AIM OF THE EXERCISE:
Write out the data as a numbered list, starting at the line that contains "What is the sum" and stopping after the line that contains "13, 12, 14, 17". Omit blank lines and leave the pictures out.

::::::

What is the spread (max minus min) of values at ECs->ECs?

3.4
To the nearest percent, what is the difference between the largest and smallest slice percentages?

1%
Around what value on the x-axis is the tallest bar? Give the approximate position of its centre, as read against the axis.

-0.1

::::::

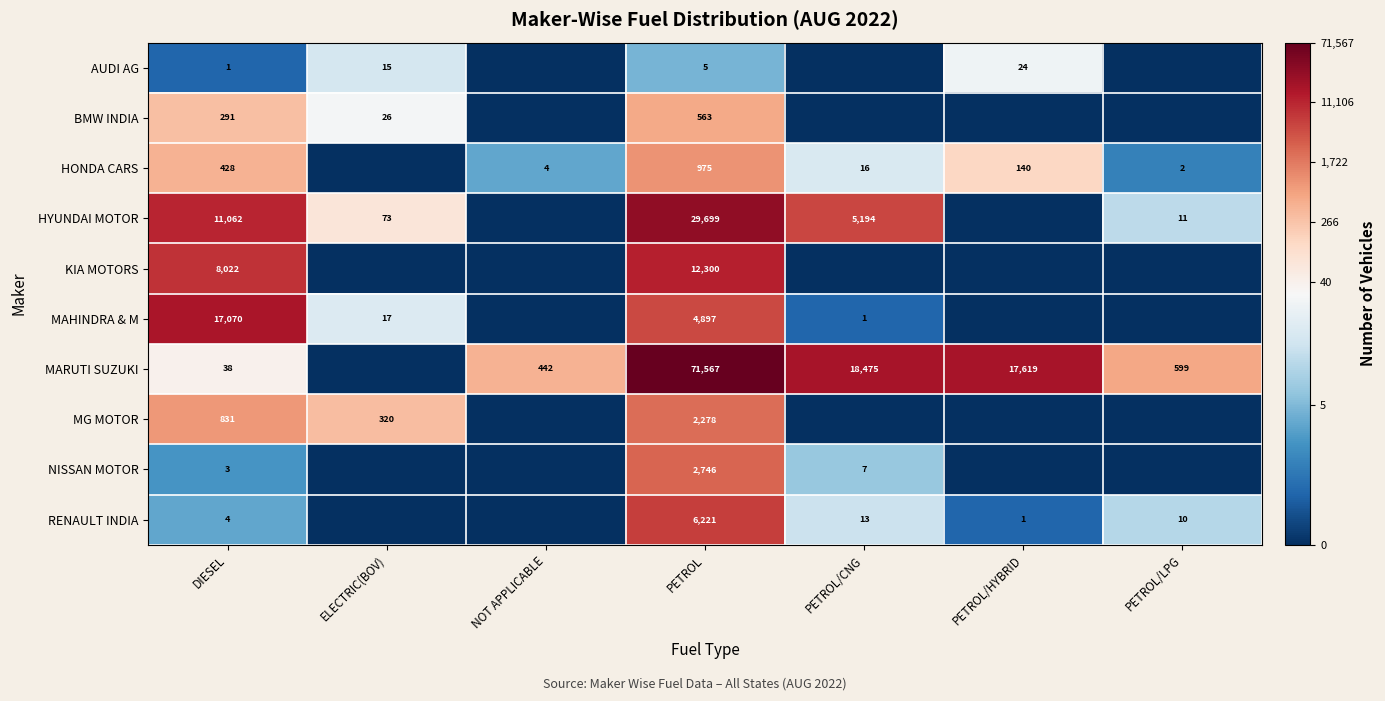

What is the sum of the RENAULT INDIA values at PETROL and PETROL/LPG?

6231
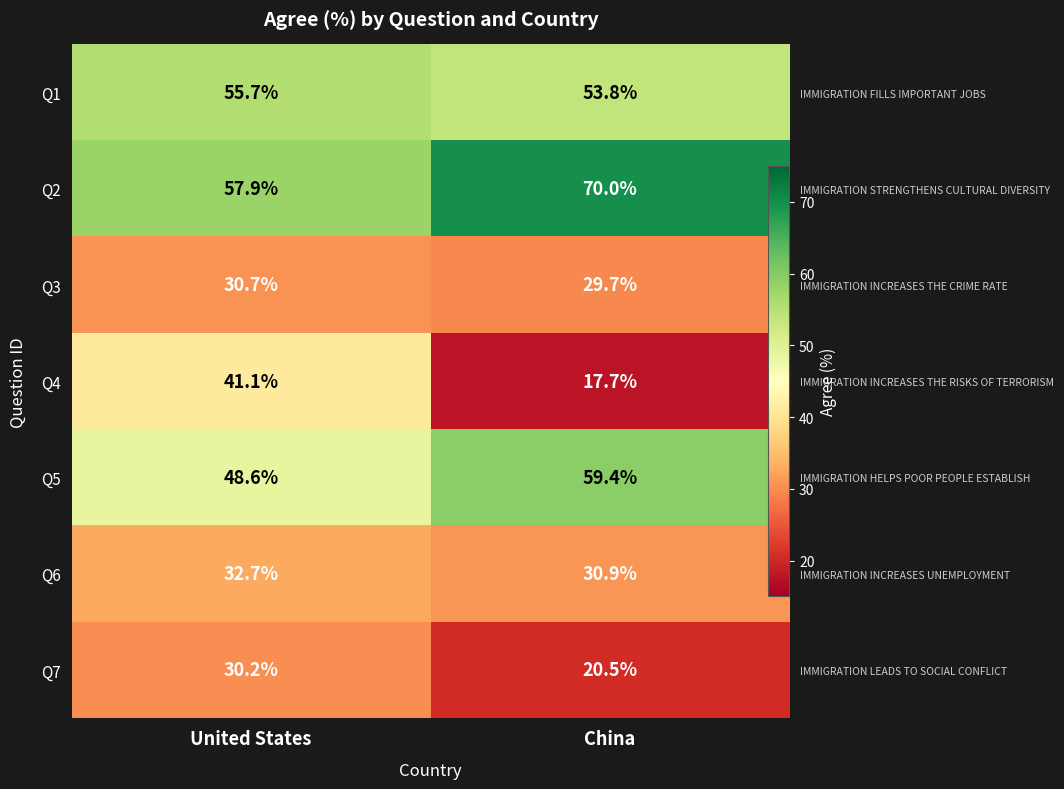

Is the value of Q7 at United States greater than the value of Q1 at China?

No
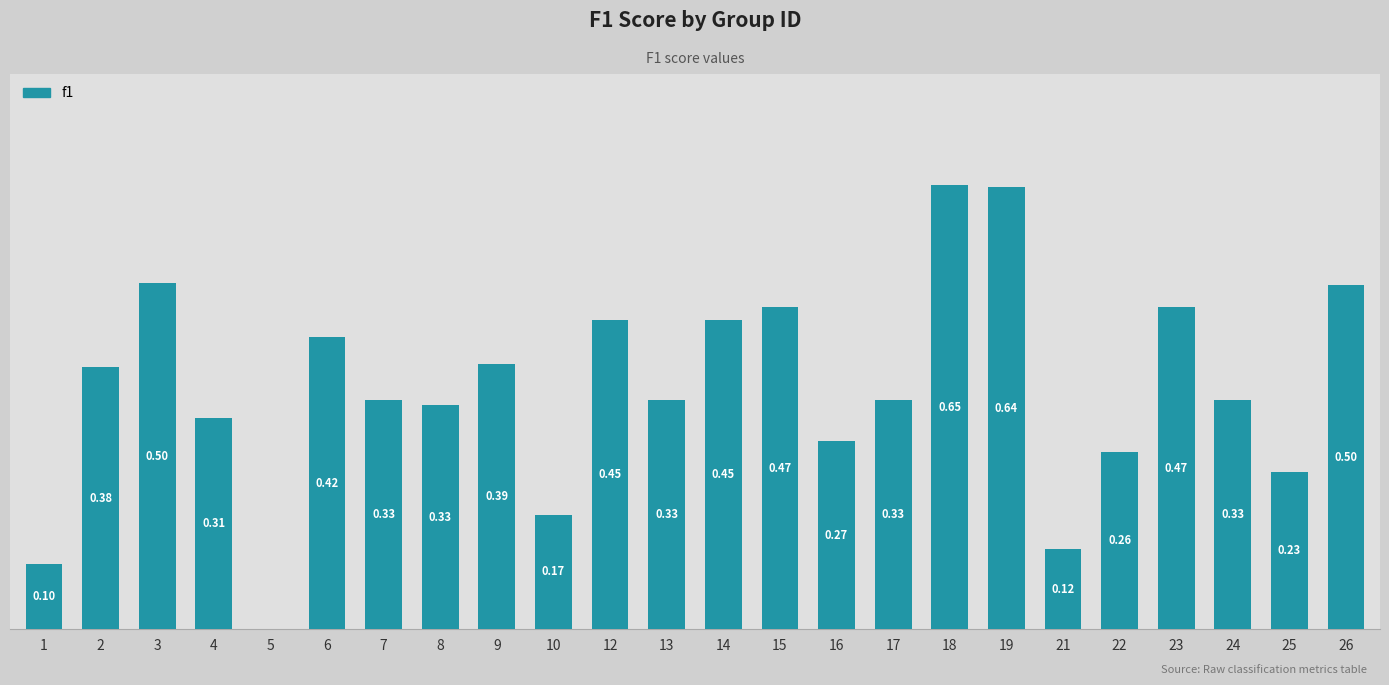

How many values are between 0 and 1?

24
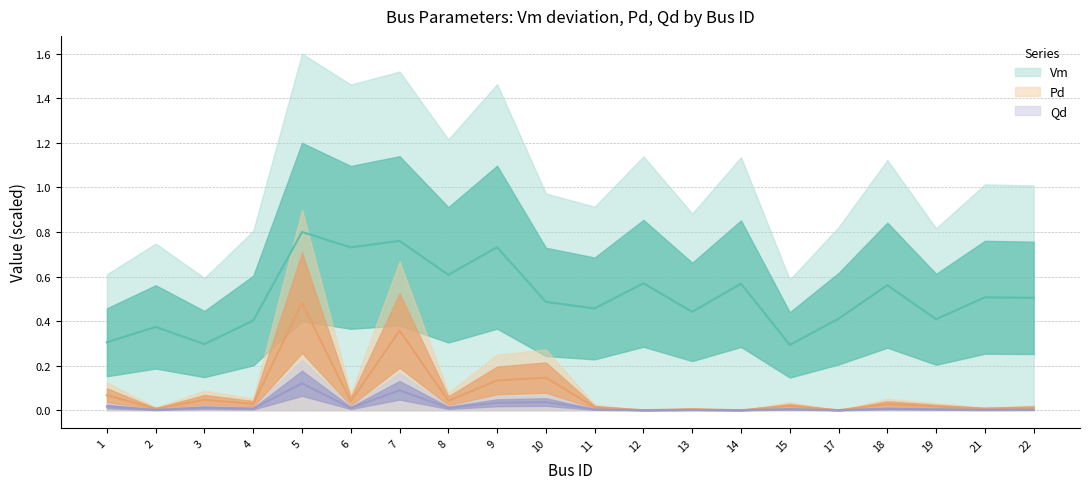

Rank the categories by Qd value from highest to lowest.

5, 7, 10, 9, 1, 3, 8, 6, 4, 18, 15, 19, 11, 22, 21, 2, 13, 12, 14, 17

::::::

EXERCISE RESULT:
1. What is the sum of the RENAULT INDIA values at PETROL and PETROL/LPG?
2. 6231
3. Is the value of Q7 at United States greater than the value of Q1 at China?
4. No
5. How many values are between 0 and 1?
6. 24
7. Rank the categories by Qd value from highest to lowest.
8. 5, 7, 10, 9, 1, 3, 8, 6, 4, 18, 15, 19, 11, 22, 21, 2, 13, 12, 14, 17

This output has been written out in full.